I’m quite sure you have seldom heard words such as déjà vu, delicatessen, coup d’état, poltergeist, au revoir, or auf wiedersehen —yeah, it’s written like this even though you didn’t know, and furthermore both words mean the same. But, as the curious boy I am, I wanted to discover the meanings in both languages. So, whereas I was studying my last year in Primary Education, I took some short lessons of both. I must confess I was completly afraid of starting German. Have you ever noticed that German has a sharp downdrift? Has it three genders? Otherwise, these genders have nothing to do with the “ordinary” meaning of the semiotic sense of the word. For instance, girl is German is mädchen and you’d say “It’s an obviously feminine gender, it’s a girl!”. So, you’d be wrong. “What the hell” you’d think. I evidently did.
I ought to say I learnt few words… Ich habe ein Haus, and not too much else. Anyway, I gave up soon because as a Spanish native speaker, it was hardly difficult for me being able to understand everything, the genders, the declination, all the tenses, too much. That’s when I tried out French.

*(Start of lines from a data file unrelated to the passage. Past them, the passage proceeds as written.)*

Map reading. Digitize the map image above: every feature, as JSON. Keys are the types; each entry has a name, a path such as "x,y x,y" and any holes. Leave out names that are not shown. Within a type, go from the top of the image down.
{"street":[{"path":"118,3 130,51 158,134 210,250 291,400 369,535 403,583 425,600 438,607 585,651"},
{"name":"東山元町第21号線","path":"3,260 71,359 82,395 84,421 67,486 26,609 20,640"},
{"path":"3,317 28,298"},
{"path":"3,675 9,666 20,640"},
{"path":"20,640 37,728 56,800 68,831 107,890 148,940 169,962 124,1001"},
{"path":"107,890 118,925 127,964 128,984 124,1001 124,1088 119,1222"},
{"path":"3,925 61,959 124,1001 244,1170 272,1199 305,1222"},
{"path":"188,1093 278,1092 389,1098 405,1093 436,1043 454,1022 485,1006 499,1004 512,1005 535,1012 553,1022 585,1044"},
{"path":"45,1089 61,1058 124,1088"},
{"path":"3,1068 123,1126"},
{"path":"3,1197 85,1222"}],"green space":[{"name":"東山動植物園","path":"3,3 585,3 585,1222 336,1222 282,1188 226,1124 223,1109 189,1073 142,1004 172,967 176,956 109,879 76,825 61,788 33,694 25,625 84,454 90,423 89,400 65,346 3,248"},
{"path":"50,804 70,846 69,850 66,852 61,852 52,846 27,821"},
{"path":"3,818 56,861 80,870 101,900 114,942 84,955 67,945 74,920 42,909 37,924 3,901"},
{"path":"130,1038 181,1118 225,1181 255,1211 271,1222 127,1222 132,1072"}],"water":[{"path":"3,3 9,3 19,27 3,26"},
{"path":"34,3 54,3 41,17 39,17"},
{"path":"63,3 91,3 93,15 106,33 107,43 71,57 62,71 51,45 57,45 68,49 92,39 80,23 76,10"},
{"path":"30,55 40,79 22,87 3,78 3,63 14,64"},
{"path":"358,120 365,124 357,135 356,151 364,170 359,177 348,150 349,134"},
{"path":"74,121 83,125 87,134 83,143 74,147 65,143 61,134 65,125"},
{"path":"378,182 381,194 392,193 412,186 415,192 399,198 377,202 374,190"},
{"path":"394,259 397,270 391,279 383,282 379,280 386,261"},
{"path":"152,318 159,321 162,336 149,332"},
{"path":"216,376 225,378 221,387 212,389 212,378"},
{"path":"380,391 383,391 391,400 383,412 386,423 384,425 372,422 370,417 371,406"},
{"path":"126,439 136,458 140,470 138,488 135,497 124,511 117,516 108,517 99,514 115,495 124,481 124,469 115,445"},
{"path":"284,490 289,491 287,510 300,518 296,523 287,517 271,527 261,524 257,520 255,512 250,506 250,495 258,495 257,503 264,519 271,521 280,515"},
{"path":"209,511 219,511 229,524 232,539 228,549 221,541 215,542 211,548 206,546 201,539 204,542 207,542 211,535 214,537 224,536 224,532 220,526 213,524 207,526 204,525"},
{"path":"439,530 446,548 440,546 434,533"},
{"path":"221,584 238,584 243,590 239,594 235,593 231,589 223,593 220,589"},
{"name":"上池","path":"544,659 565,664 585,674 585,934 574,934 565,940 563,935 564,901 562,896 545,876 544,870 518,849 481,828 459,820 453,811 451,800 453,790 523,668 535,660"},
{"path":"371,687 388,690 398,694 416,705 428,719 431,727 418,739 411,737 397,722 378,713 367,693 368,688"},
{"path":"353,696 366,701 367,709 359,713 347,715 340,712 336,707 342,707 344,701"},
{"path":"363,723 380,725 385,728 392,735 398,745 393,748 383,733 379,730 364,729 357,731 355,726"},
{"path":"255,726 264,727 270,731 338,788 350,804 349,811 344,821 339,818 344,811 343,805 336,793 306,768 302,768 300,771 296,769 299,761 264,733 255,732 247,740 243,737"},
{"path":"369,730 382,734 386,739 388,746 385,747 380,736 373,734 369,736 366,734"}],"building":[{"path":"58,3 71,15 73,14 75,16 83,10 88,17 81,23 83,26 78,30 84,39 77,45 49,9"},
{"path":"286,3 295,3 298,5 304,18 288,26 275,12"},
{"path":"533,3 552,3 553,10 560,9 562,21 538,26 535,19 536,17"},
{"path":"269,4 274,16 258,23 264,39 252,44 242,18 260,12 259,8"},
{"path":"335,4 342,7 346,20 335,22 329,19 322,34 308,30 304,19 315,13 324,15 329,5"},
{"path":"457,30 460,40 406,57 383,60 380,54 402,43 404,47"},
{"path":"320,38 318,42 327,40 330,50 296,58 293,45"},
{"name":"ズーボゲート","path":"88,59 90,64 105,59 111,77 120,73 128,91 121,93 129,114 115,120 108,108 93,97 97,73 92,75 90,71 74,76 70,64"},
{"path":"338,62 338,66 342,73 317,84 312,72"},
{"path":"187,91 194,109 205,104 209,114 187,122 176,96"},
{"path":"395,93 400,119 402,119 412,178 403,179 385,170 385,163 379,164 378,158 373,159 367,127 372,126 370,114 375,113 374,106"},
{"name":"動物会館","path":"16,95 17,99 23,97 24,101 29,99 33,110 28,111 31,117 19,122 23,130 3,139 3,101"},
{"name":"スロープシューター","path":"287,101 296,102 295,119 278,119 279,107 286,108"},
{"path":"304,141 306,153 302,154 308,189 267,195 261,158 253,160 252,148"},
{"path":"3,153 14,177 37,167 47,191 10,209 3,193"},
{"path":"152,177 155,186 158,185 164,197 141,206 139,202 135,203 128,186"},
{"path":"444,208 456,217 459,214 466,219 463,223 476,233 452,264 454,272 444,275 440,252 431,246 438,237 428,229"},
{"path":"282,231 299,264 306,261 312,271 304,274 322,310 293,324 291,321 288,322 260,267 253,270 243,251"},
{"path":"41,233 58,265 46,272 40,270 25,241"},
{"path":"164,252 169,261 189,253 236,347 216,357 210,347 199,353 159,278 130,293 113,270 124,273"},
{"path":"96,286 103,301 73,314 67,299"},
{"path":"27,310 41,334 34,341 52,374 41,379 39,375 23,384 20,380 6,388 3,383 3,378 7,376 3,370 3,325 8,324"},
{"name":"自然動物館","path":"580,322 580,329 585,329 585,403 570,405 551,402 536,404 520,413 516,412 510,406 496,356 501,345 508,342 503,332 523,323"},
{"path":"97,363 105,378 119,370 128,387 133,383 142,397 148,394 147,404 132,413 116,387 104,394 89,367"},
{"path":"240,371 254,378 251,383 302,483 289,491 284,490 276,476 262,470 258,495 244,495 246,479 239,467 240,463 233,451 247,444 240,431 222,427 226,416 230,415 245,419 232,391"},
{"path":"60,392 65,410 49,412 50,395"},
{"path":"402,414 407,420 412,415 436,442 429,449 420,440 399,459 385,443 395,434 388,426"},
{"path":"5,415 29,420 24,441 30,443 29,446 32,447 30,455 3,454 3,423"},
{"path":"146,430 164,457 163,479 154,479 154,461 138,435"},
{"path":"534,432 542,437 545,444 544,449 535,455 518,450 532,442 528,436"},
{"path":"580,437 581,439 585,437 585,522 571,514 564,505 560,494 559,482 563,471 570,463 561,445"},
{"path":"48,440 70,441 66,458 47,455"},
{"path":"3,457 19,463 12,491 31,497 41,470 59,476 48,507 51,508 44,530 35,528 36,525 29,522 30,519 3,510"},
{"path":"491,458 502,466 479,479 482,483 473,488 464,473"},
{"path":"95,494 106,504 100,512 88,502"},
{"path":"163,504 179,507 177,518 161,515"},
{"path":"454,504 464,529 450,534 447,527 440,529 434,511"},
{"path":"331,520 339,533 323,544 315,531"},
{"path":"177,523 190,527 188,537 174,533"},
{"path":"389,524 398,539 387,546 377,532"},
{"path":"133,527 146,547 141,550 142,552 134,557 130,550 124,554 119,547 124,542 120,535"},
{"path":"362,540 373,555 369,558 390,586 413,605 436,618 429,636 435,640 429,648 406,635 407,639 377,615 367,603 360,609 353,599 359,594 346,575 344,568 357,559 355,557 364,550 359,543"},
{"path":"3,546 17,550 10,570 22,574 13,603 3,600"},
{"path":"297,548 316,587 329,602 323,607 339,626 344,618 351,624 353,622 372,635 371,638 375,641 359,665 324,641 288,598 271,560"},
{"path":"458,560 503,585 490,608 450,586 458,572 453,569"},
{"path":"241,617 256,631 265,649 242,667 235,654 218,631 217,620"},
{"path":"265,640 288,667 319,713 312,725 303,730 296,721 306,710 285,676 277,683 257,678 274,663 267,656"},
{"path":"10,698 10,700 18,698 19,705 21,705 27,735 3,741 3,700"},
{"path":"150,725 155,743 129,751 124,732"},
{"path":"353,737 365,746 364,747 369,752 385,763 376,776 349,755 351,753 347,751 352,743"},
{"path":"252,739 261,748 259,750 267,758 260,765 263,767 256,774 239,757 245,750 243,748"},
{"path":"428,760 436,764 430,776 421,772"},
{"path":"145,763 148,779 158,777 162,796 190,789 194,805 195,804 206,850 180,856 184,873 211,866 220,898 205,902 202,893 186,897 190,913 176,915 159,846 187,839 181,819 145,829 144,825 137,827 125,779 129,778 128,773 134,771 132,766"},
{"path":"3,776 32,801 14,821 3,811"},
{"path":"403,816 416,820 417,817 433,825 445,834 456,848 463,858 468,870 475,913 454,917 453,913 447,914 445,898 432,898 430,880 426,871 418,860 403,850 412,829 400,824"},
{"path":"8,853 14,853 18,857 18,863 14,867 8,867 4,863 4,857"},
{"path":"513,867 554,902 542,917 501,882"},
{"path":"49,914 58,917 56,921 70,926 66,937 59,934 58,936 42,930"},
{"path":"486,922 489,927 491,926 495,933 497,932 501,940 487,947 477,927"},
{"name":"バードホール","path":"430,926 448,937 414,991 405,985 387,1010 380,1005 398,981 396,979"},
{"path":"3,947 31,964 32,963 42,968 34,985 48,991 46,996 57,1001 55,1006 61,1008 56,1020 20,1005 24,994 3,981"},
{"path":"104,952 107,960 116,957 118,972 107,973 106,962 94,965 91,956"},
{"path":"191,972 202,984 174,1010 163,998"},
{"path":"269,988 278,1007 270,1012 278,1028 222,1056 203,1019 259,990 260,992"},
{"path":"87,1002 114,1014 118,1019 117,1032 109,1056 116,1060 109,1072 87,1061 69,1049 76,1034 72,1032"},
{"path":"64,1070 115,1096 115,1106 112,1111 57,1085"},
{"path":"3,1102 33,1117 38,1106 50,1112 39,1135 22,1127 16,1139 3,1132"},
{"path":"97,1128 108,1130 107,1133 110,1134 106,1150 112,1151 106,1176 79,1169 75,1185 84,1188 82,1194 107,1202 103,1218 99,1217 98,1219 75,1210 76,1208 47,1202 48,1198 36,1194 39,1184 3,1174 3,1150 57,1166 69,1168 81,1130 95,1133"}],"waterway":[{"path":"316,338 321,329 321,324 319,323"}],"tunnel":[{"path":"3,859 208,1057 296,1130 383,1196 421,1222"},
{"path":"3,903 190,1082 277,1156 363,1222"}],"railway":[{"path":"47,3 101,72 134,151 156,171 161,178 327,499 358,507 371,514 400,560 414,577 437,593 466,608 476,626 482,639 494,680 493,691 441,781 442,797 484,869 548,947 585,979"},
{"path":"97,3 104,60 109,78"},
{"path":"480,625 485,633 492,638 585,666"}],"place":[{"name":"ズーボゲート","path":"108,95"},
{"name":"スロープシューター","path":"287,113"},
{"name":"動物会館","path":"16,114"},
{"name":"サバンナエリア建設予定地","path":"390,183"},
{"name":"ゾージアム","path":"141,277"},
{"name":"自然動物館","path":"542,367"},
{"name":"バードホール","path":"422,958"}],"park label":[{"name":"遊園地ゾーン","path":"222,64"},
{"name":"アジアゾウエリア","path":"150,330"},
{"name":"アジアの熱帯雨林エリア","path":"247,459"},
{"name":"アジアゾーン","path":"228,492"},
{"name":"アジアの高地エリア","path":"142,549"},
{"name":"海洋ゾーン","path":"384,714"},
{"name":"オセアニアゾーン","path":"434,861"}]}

Well, French is a nice language to pretend you’re rich when you’re not. It always sounds better poulet aux haricots et oignons than “chicken with beans and onions”. Or, being able to pronunciate as a Parisian maitre when speaking about wines. However, I wanted to take a look and try out, and I fell completly in love of it. Those magical words written down with eight words pronouncing just four of them. Making the “r” as the Spanish’ “j” —really, French?—.
I decided to study French because it’s a spoken language in more zones around the world and I personally prefered the French pronuntiation than German’s. That was the reason why. Nevertheless, there will always be someone who prefers German than French, and someone who prefers other languages such as Chinese, or Arabic. That depends on what do you want to work in, and so many other facts.
If you want to be a translator, I advice you to make a simple research on Google and look for “what are the most spoken languages around the world”, or “highest fees in translation”, etc. As I said on my first page blog, in my town there are a lot of factories which works with a lot of French and Arabic people —francophones above all—, and that was a good reason plus to study French. So, if things went wrong in Translation I could choose among other possibilities to work in.
As a conclusion, I recommend you again to do a research of your desired job, and an analyse of your city’s jobs. “What languages can I get profit to here? Will I have a good future with Chinese if I stay in my town?” All of these are the questions you must bear in mind when choosing the languages you want to learn. And, you must choose a language whose culture you like, and a one with you can enjoy with while you’re studying.
These are my opinions and experiences about choosing languages. Now it’s up to you to know what way you want to take and au revoir mes amis.